WHAT THIS TASK INVOLVES: Look through the entries below and say how many lines contain the string "mere". Give the number only.

PROVIDED DATA:
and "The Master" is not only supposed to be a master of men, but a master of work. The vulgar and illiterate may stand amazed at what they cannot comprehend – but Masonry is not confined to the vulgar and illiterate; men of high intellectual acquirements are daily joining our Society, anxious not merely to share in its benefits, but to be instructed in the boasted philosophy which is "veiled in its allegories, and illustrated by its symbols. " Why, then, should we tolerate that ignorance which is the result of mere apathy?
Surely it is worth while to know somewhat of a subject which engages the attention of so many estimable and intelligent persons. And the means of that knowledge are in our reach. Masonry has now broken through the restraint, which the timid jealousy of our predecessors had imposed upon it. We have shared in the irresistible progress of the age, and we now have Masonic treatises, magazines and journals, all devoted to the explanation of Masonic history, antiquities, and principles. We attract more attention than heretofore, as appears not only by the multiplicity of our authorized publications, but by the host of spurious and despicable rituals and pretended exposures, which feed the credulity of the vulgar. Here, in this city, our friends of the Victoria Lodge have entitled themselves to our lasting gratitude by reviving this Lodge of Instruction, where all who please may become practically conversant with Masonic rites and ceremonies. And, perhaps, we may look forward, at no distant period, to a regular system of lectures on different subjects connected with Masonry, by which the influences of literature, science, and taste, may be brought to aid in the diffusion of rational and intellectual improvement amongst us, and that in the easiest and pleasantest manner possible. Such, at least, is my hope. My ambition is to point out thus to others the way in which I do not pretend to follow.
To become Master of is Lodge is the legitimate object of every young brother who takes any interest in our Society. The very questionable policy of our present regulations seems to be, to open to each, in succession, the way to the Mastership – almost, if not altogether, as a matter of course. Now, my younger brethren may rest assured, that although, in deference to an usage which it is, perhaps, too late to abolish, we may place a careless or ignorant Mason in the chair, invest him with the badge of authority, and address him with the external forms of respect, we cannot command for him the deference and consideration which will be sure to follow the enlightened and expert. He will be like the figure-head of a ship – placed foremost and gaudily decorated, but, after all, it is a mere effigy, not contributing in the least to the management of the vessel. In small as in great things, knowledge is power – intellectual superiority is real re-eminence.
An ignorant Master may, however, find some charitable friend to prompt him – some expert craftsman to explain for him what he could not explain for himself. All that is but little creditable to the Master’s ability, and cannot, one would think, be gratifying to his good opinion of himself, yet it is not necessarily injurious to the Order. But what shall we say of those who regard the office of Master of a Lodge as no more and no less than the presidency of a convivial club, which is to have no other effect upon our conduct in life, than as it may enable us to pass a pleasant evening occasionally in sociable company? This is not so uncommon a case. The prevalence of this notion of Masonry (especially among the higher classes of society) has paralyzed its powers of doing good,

...

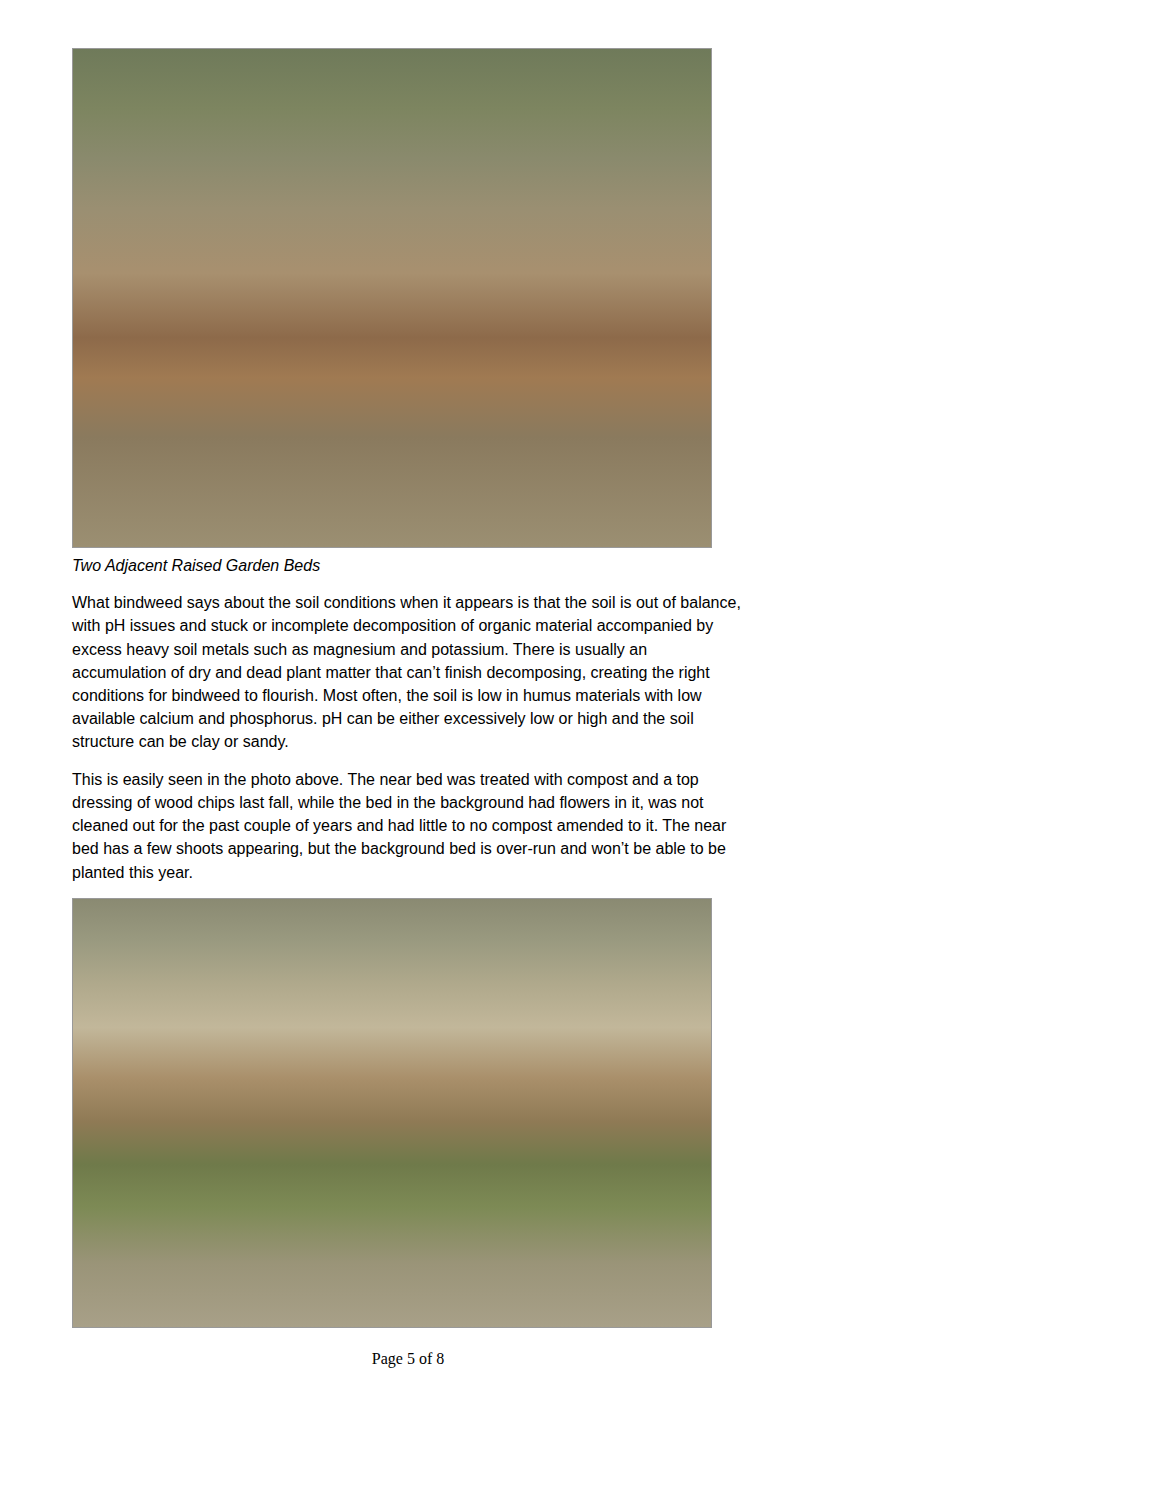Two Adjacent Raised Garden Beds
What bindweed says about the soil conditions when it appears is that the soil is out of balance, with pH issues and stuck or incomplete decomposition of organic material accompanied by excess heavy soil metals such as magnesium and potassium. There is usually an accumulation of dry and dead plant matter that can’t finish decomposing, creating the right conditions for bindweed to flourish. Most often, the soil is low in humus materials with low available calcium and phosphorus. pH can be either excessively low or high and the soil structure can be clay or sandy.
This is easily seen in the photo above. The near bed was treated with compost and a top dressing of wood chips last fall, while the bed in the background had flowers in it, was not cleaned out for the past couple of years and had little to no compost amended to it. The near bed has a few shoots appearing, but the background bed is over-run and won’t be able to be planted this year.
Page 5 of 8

REPLY: 2